At that point, cutting together hours and hours of raw super-16mm film into a story, Justin knew that he would forever be an editor. The film was released in New York at the former church and nightclub, Limelight, with an audience of over 1,000. Soon after, getting his hands on the first-ever release of Apple’s Final Cut Pro, Justin spent every waking second acquiring footage to cut and practice with.

Another year later, still in film school, Justin was asked to produce Mr. Paine’s comedy feature, Babyshakes and the Return of Mac Daddy, a story about a failed writer/bike messenger delivering shady packages to interesting people all over New York City.  The film did well, won festival awards, and had a limited release.

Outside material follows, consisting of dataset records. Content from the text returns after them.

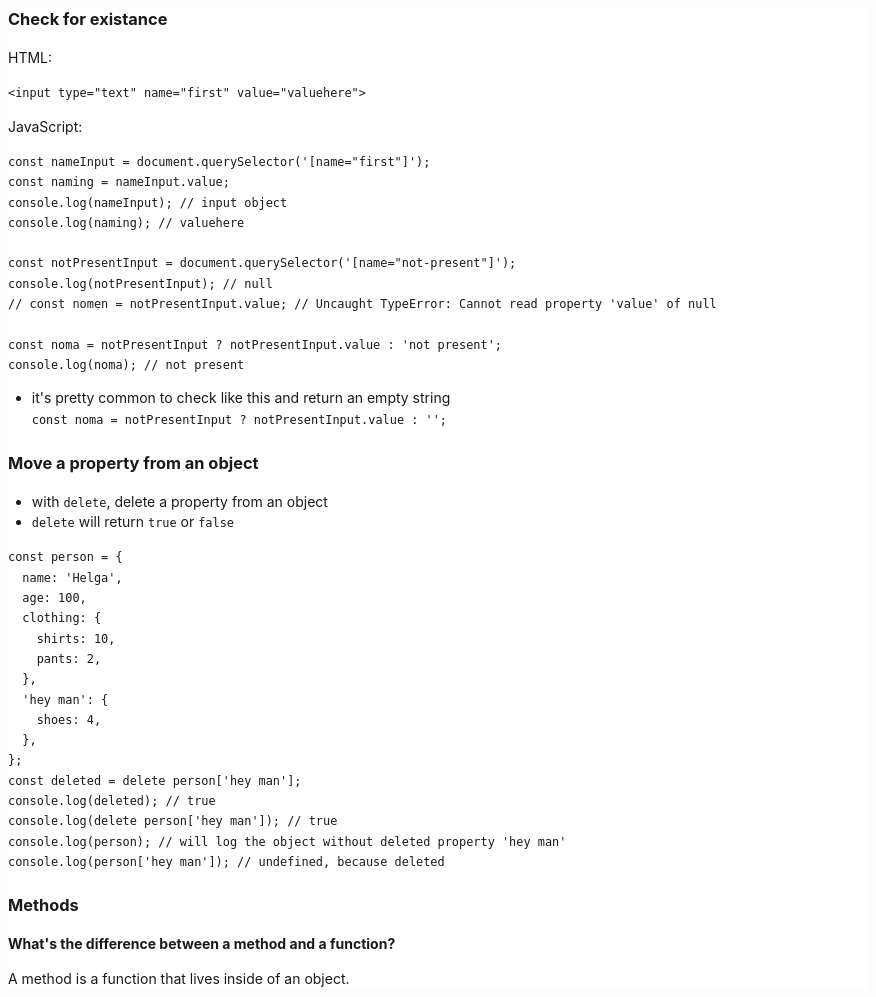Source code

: ### Check for existance

HTML:

```
<input type="text" name="first" value="valuehere">
```

JavaScript:
```
const nameInput = document.querySelector('[name="first"]');
const naming = nameInput.value;
console.log(nameInput); // input object
console.log(naming); // valuehere

const notPresentInput = document.querySelector('[name="not-present"]');
console.log(notPresentInput); // null
// const nomen = notPresentInput.value; // Uncaught TypeError: Cannot read property 'value' of null

const noma = notPresentInput ? notPresentInput.value : 'not present';
console.log(noma); // not present
```

- it's pretty common to check like this and return an empty string<br>
  `const noma = notPresentInput ? notPresentInput.value : '';`

### Move a property from an object

- with `delete`, delete a property from an object
- `delete` will return `true` or `false`

```
const person = {
  name: 'Helga',
  age: 100,
  clothing: {
    shirts: 10,
    pants: 2,
  },
  'hey man': {
    shoes: 4,
  },
};
const deleted = delete person['hey man'];
console.log(deleted); // true
console.log(delete person['hey man']); // true
console.log(person); // will log the object without deleted property 'hey man'
console.log(person['hey man']); // undefined, because deleted
```
### Methods

**What's the difference between a method and a function?**

A method is a function that lives inside of an object.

Over the next few years Justin produced, directed and edited commercials, films, television shows, and music videos in Los Angeles, Miami and New York.  Some of those projects include the Macy’s July 4th live fireworks broadcast, 25th anniversary Rutles DVD, commercials for Estee Lauder, Gatorade, Jeep/Wrangler, Nabisco, music videos for Metallica, Hole and The Black Crowes, TV work for E! with The Howard Stern Show, Comedy Central’s Beat The Geeks, The VH-1 Master Producer series, Court TV’s Stories from the Innocence Project, Fox Sports Networks Best Damn Sports Show, Period, an A&E documentary series for Avon,  the feature films Blue Vinyl, Melting Planet, and the raw Watch This documentary series for the Glass Bead Collective, among many others.  

For Entertainment Tonight, Justin spent a month in Lisbon, Portugal shooting/documenting Ford Models’ ‘Supermodel of the Year awards, and six months in Hawaii shooting surf contests for ESPN. Justin also directed and edited 3 episodic Internet-streamed shows, including DJ Booth, a how-to DJ show with the foremost DJs of the world, Bachelor Chef, an early ‘Martha Stewart for college-aged kids,’ and This or That, an irreverent man-on-the-street interview show. 

Justin also created Busman’s Holiday, a 22-minute documentary on his father and a garden he designed and planted on St. Bart’s, which accumulated over 500,000 Internet views in 2001. Then, commissioned by Phillip Morris, he created 6 art installations over a year where he filmed, created and designed a multi-media show that became part of the space in art galleries, nightclubs and the Brooklyn Museum. 

When Justin moved to Charleston in early 2005, he was hired as the lead editor for a network television teen-drama show, reaching 97 million homes and Solutions with Jill, a one-minute home repair segment that broadcasts daily during ABC’s morning news with Nina Sossoman.  Justin also edited segments for NASCAR, Animal Tails with Jack Hanna, Exploration with Richard Wiese, and The Home Team, among others.

In early 2006, Justin put together a super creative team and launched the nonprofit ChasDOC, inc. and The Charleston Documentary Film Festival, to inspire real, local stories to be told from South Carolina through documentary film and to have an annual festival where the best environmental and human rights documentaries can be programmed.